The CHUV offers the infrastructure needed to produce CAR-T products for use in an academic clinical trial. Patients for the FIAMMA study – 6 adults and 6 children – will be recruited in Switzerland as well as abroad, given the unique nature of the project.
Project phases
The first step will be to finalize the preclinical studies in Prof. Arber’s lab, in order to document the proper functioning of the new CAR-T products against AML. The second stage of the project, to be conducted in close collaboration with the Center of Experimental Therapeutics in the oncology department UNIL CHUV, will serve to optimize the manufacturing process and the production of the viral vector required to express the CAR on the surface of the T lymphocytes.

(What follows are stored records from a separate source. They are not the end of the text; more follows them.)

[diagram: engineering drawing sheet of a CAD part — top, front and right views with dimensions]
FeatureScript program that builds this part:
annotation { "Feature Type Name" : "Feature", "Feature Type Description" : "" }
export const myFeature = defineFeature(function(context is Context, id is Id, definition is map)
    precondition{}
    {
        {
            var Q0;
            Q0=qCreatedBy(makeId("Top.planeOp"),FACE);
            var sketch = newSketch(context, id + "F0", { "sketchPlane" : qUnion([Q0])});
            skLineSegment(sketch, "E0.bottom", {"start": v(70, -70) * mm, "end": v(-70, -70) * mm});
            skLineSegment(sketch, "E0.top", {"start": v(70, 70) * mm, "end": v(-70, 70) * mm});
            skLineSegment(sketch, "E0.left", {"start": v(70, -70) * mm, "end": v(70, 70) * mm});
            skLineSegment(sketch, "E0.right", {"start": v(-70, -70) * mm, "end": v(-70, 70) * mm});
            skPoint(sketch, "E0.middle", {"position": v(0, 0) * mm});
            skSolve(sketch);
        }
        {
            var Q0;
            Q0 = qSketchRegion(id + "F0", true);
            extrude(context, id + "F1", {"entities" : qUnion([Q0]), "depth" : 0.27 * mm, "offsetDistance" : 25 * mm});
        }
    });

A next important step in the project will be the development of the clinical trial protocol, which will then be submitted for approval to the Swiss Agency for Therapeutic Products (Swissmedic) and the Commission cantonale d’éthique de la recherche sur l’être humain (CER-VD, cantonal ethics commission). Once both authorities have given their go-ahead, the phase I clinical trial can begin at the CHUV, ideally somewhere between late 2024 and early 2025.
Patients will be recruited mainly in Switzerland, but also in neighboring countries where similar trials are not available. The researchers estimate that the recruitment process and the administration of the treatment will take approximately 24 months. In-depth analyses of the performance of this novel treatment, with correlative studies on samples taken from each patient during and after treatment, will also be carried out. These studies will help understand the biological parameters associated with this novel therapeutic strategy.